### Records provided
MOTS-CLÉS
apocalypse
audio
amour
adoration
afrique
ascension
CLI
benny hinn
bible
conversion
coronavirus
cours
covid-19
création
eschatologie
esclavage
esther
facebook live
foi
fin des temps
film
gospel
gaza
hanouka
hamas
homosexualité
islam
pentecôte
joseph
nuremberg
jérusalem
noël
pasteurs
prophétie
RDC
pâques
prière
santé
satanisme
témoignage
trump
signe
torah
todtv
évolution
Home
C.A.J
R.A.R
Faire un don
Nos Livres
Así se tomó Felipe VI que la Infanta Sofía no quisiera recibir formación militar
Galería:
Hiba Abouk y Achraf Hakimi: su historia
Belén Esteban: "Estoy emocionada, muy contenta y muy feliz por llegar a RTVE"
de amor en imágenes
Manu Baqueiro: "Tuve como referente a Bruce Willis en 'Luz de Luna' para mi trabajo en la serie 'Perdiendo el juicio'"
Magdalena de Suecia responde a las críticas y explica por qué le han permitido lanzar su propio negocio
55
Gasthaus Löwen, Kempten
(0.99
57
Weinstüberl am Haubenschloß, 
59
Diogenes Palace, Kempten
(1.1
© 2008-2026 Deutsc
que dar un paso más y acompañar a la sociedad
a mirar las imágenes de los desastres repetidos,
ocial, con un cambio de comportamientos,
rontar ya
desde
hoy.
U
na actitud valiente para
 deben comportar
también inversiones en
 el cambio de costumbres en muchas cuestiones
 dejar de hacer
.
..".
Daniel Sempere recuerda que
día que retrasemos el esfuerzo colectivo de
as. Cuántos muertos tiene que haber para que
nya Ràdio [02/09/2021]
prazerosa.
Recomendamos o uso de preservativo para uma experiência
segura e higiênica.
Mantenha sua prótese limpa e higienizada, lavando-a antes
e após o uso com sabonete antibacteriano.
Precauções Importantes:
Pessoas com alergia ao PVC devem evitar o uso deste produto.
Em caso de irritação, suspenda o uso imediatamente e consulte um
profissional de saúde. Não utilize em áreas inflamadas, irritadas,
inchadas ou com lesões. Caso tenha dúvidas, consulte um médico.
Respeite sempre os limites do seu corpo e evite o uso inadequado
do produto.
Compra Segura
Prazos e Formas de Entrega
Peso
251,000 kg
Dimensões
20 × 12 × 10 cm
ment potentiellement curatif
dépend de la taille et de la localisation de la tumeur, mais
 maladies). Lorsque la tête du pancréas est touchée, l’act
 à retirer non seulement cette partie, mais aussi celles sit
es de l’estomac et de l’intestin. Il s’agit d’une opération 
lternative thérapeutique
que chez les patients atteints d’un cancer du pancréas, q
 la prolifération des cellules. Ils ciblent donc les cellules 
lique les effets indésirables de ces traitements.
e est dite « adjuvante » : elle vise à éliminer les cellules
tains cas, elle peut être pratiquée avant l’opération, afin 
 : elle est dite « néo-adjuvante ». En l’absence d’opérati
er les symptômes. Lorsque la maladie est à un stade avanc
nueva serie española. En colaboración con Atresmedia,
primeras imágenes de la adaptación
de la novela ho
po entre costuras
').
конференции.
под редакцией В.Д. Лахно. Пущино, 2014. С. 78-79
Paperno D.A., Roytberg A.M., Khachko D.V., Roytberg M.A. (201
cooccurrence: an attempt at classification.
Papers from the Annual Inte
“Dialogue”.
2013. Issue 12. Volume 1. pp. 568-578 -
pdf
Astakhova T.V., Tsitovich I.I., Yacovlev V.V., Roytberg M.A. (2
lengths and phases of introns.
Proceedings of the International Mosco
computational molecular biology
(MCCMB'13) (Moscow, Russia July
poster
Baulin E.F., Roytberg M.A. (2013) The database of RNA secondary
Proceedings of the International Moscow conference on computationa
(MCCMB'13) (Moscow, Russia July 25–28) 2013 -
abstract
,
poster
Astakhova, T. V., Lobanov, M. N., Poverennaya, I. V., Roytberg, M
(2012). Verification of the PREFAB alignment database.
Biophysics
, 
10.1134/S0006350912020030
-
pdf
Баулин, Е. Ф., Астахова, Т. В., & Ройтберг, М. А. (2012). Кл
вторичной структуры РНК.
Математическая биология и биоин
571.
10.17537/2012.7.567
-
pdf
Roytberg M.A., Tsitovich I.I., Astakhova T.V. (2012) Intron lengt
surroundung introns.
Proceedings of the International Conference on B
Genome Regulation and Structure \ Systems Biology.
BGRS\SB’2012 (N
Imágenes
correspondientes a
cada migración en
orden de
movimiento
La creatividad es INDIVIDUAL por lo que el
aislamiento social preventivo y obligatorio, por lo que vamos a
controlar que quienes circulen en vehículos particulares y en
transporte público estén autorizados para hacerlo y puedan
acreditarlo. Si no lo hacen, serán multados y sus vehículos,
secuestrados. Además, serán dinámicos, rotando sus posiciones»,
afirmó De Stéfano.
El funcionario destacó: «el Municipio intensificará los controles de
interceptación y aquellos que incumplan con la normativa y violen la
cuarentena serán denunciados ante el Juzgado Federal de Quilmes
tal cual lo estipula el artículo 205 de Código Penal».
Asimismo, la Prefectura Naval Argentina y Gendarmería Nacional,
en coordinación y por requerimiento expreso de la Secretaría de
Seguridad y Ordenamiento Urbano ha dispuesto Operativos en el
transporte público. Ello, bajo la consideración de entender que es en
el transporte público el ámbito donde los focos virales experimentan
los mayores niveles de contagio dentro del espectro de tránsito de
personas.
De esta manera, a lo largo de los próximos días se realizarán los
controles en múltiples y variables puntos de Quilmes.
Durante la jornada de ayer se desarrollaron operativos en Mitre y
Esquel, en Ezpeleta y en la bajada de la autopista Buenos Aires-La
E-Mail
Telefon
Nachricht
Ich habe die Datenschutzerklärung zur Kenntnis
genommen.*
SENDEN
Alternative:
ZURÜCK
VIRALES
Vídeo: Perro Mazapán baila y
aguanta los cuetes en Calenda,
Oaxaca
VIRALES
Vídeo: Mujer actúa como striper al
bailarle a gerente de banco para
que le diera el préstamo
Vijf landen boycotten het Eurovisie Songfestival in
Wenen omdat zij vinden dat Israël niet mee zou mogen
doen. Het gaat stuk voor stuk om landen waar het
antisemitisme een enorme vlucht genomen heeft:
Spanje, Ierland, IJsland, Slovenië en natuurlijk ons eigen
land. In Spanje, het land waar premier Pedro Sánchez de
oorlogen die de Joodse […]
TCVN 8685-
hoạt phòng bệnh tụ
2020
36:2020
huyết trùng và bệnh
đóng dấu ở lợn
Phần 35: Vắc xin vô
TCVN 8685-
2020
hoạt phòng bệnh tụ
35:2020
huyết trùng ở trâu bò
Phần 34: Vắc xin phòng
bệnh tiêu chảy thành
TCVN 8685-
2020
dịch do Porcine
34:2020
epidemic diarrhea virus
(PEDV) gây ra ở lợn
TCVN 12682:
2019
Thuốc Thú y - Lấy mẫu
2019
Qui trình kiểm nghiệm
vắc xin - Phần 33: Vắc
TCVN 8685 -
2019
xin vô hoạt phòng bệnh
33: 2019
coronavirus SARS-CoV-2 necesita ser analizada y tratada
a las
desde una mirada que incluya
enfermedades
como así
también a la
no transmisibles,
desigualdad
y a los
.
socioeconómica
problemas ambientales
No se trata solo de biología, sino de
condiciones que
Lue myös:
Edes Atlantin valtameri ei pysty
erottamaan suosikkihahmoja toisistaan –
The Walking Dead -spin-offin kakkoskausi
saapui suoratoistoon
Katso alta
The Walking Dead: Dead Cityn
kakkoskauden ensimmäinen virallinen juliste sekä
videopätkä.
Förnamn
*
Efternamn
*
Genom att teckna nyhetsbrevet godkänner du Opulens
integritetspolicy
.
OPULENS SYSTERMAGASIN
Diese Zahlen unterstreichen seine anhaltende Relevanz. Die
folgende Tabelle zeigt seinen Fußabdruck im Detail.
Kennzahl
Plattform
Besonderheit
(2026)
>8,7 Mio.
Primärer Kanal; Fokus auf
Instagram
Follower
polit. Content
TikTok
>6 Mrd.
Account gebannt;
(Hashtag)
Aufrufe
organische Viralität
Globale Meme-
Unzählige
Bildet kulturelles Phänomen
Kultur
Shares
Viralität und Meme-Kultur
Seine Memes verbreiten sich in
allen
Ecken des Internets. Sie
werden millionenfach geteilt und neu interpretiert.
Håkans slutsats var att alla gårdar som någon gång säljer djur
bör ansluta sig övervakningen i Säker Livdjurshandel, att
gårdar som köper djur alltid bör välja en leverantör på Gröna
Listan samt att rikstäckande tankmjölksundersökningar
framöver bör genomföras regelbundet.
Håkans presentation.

### What the exercise asks
Search the material above for the word "para", and return each line that holds it.

### Result of the exercise
Manu Baqueiro: "Tuve como referente a Bruce Willis en 'Luz de Luna' para mi trabajo en la serie 'Perdiendo el juicio'"
na actitud valiente para
as. Cuántos muertos tiene que haber para que
Recomendamos o uso de preservativo para uma experiência
transporte público estén autorizados para hacerlo y puedan
bailarle a gerente de banco para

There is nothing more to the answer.